I was surprised at how quickly I was able to adapt to college. It was a frightening experience at first, but in my first semester, I felt as if new life had been breathed into me: I was experiencing new things, and seeing all of the possibilities of the world open up before me, but I never felt too overwhelmed or second-guessed my decision to come to UNCG. And even if I struggled, I always had friends and professors I could turn to for support.
Who helped you get to where you are now?
My high school and middle school band director, Mr. Swanson. It’s fairly common for music education majors to say that one of their primary reasons for choosing this career path is that they had a music teacher who inspired them, and I’m no exception. People who participate in the arts in school spend more time with those teachers than any other, and as such, we have time to really form bonds with them. Mr. Swanson really pushed me and provided me opportunities to become a better musician and a better person, and he’s otherwise just a great person and role model. I’ll forever cherish the memories and the experiences that band gave me, because those experiences forever shaped who I am as a person in so, so many ways, and helped me to cope with the many mental health struggles that I had in my adolescence.
What do you think you will miss the most after you graduate?

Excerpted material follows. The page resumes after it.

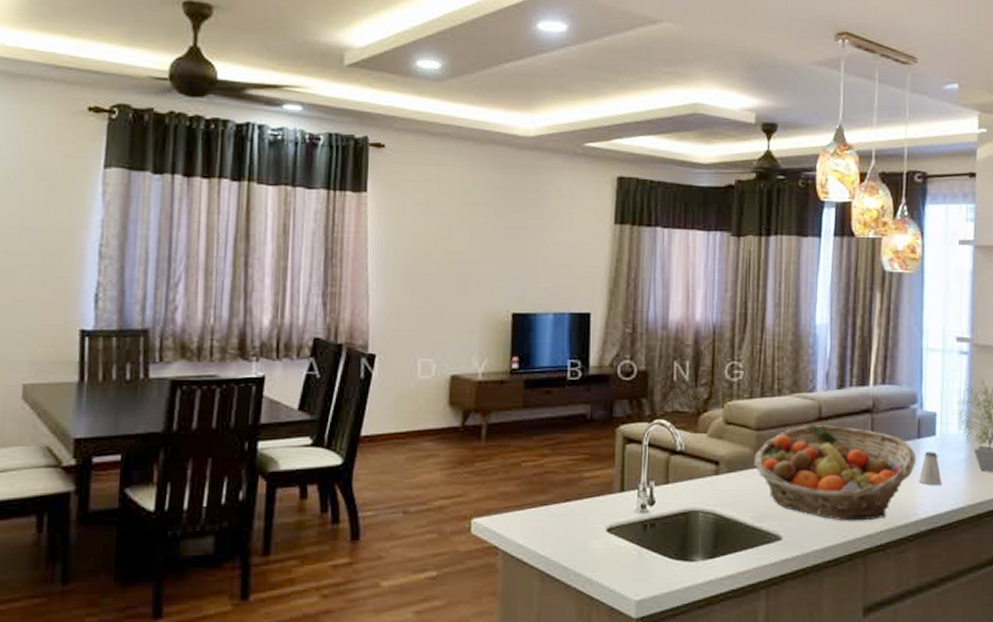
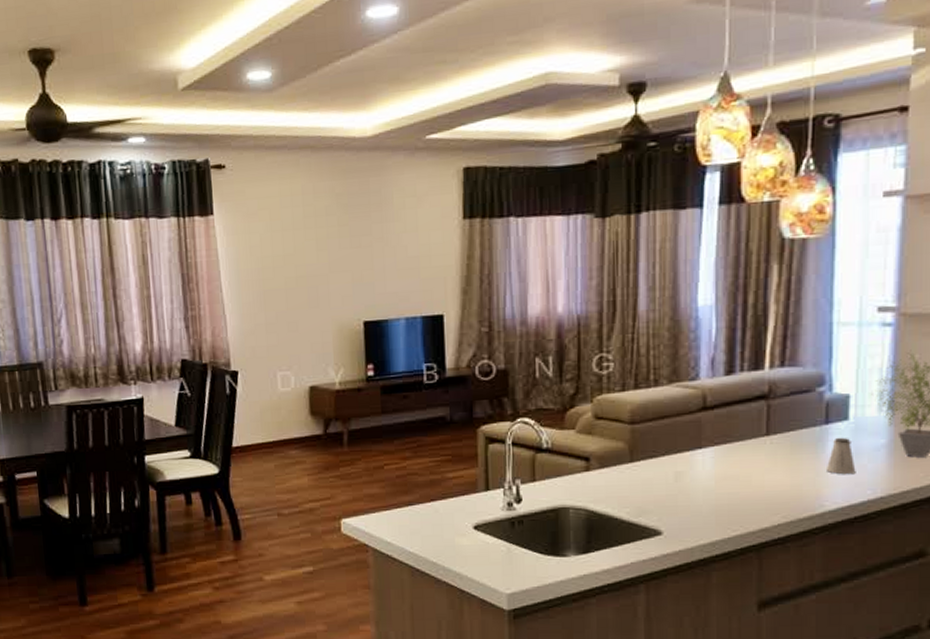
fruit basket: present [754,425,917,521] -> none [628,414,824,515]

Being able to dedicate so much of my time to education and learning about the things that bring me fulfillment.
Advice for the incoming class?
NEVER be afraid to ask for help. College can be stressful, and all of the faculty who I have worked with at UNCG have been nothing but understanding when I approach them with an issue I may be going through that can affect my learning, whether it be academic or personal. Remember that there are always others who can help to lighten your burden, and will be glad to do so, and don’t hesitate to reach out to a faculty member, the Counseling Center, or even just a close friend or family member if you feel overwhelmed.

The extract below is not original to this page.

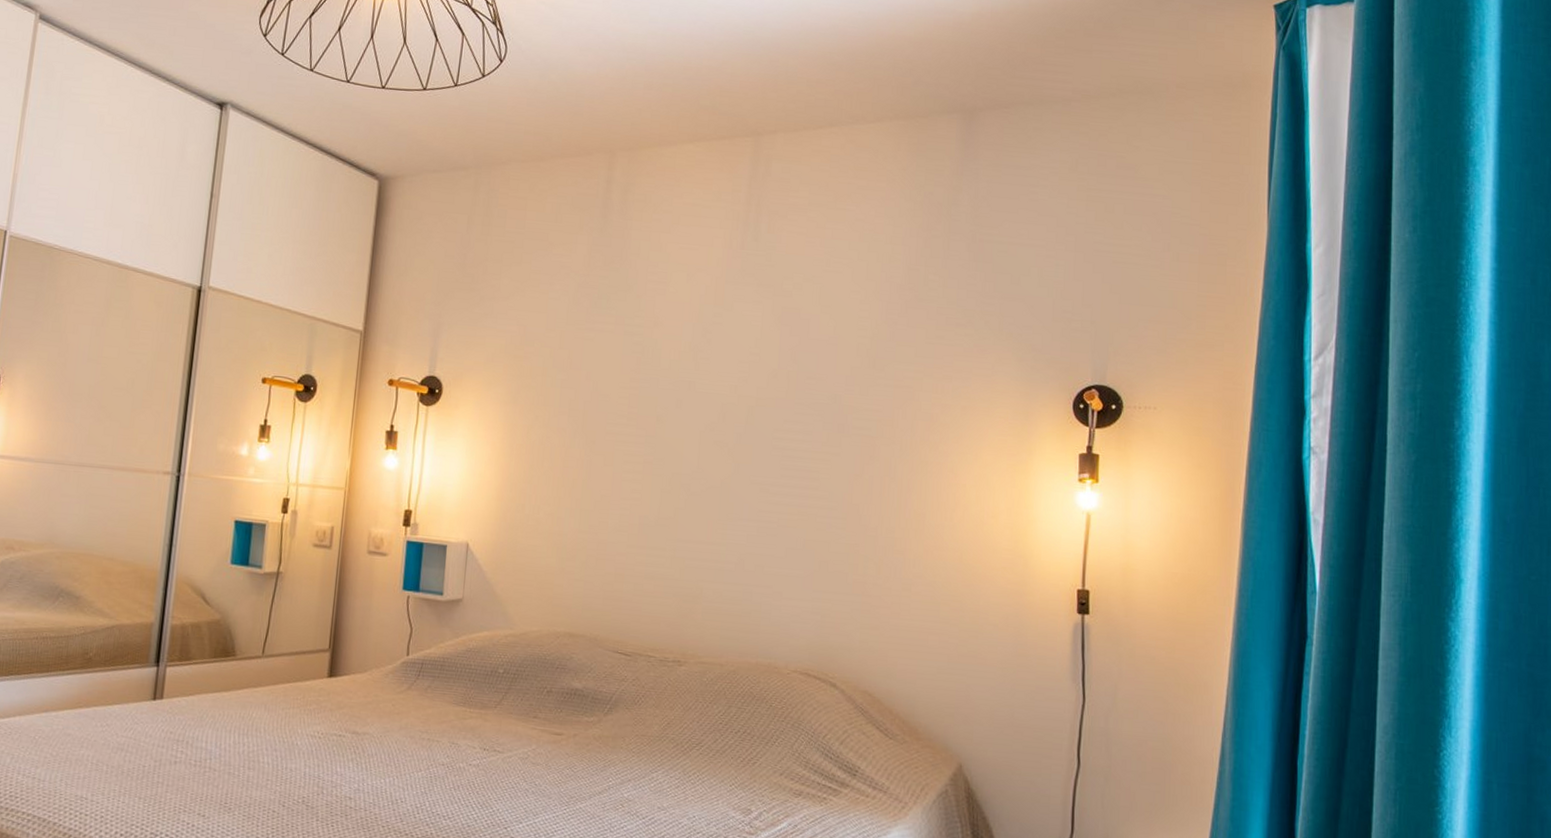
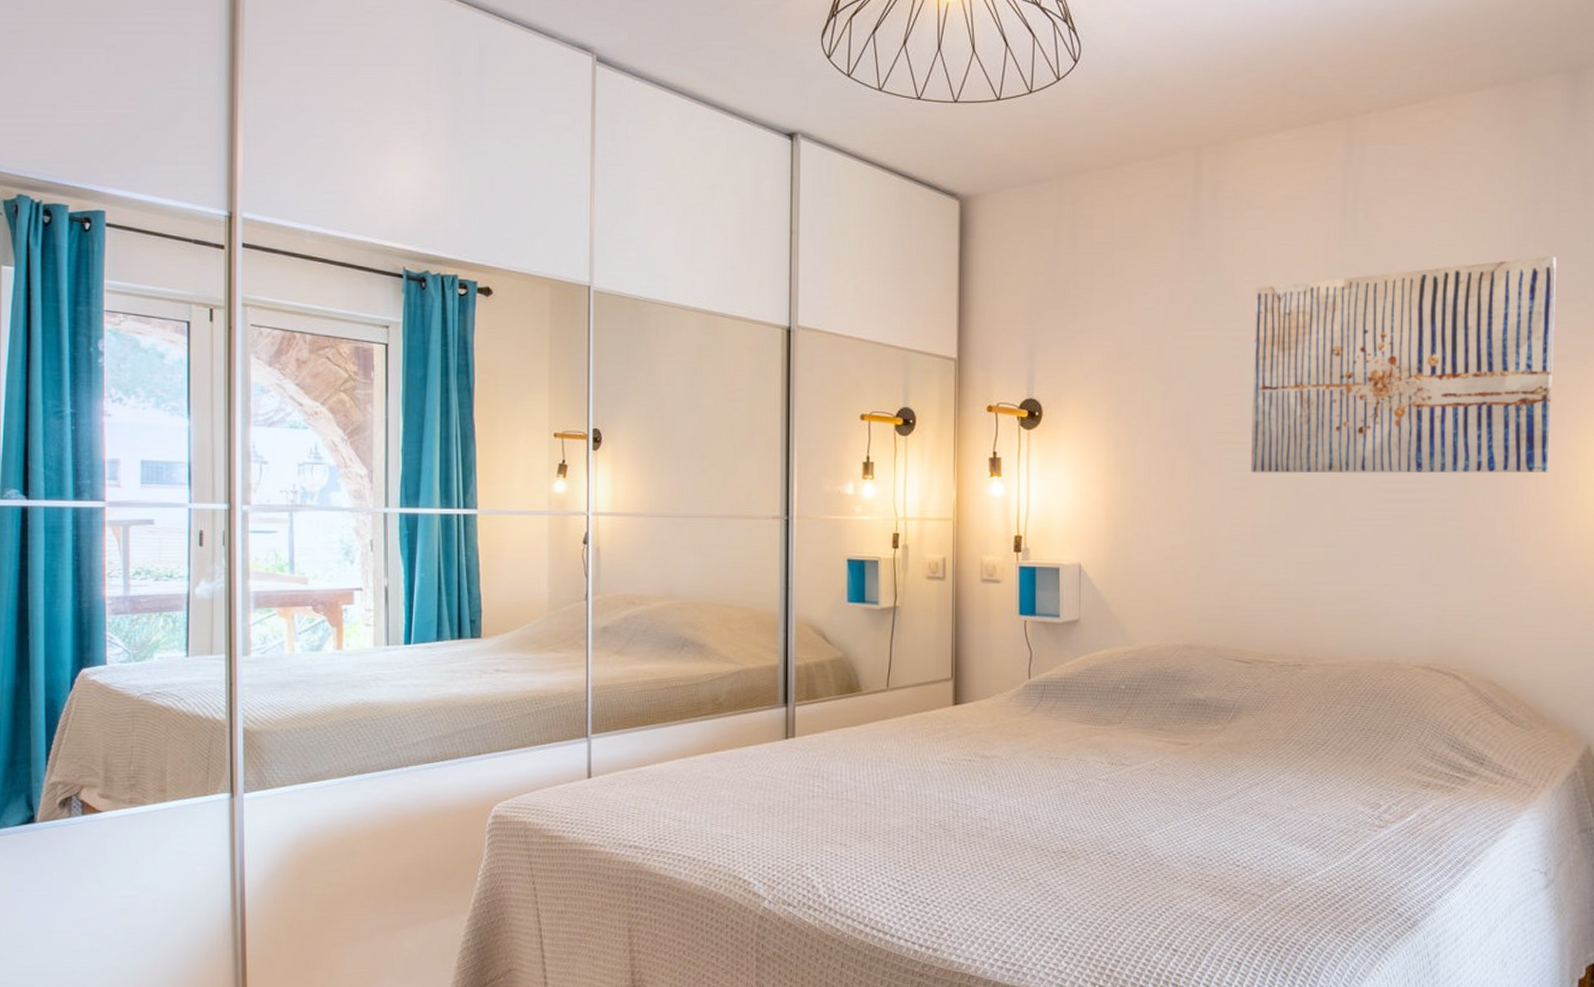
wall art: none [642,280,947,488] -> present [1250,255,1557,473]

Describe the moment you knew you UNCG was for you (or alternatively the moment you knew you were in the right major):
At first, I was apprehensive about a music education major, because I wasn’t sure how well I would be able to teach others, especially those younger than me. My fears about that were quelled by the sense of pride that I felt when one of my students in the Peck Alumni Leadership Program, which I help to teach on Saturdays, was asked what her favorite part of the day was, and she responded, “My lesson with Mr. Miles”. At that moment, my faith and confidence was renewed, and I knew I had the potential to be a great teacher.
Your favorite place on campus and why?
There’s a narrow footpath in Peabody Park, just by the Elizabeth Herring Garden and outside of the music building’s lower floor. It leads to a little clearing next to the stream that runs through the park, with a few large rocks that are perfect to sit on, listen to the running water, and enjoy nature. After class or rehearsal, I’ll sometimes take a few minutes to sit there and clear my head.
Your favorite professor or class and why?
My private lesson instructor and double bass/jazz studies professor Steve Haines and professor of music education Dr. Rebecca MacLeod are two people who have changed my life and guided me through my career at UNCG. Taking lessons and classes with Steve Haines and having the chance to hear his wisdom and experience first hand inspire me to strive to be the best musician, and more importantly, the best person, that I can be. Taking Dr. MacLeod’s classes, working with her for a grant project, and participate in music education programs with her have given me absolutely invaluable experience, especially this early in my career. She inspires me to be an educator who inspires others, teaches with kindness and compassion, and to try my best to be a leader among my peers. I truly could not sing their praises enough to get capture how they have shaped both my experience at UNCG, and how they’ve shaped me as a person. I can only hope that my career will be half as inspiring to others as theirs have to me.
Anything else you would like to share about your experience at UNCG and in your major that you think prospective students should know about?
I can’t think of much else to say, except that my experience at UNCG has been one of the best of my life, and I would recommend the school to anyone interested!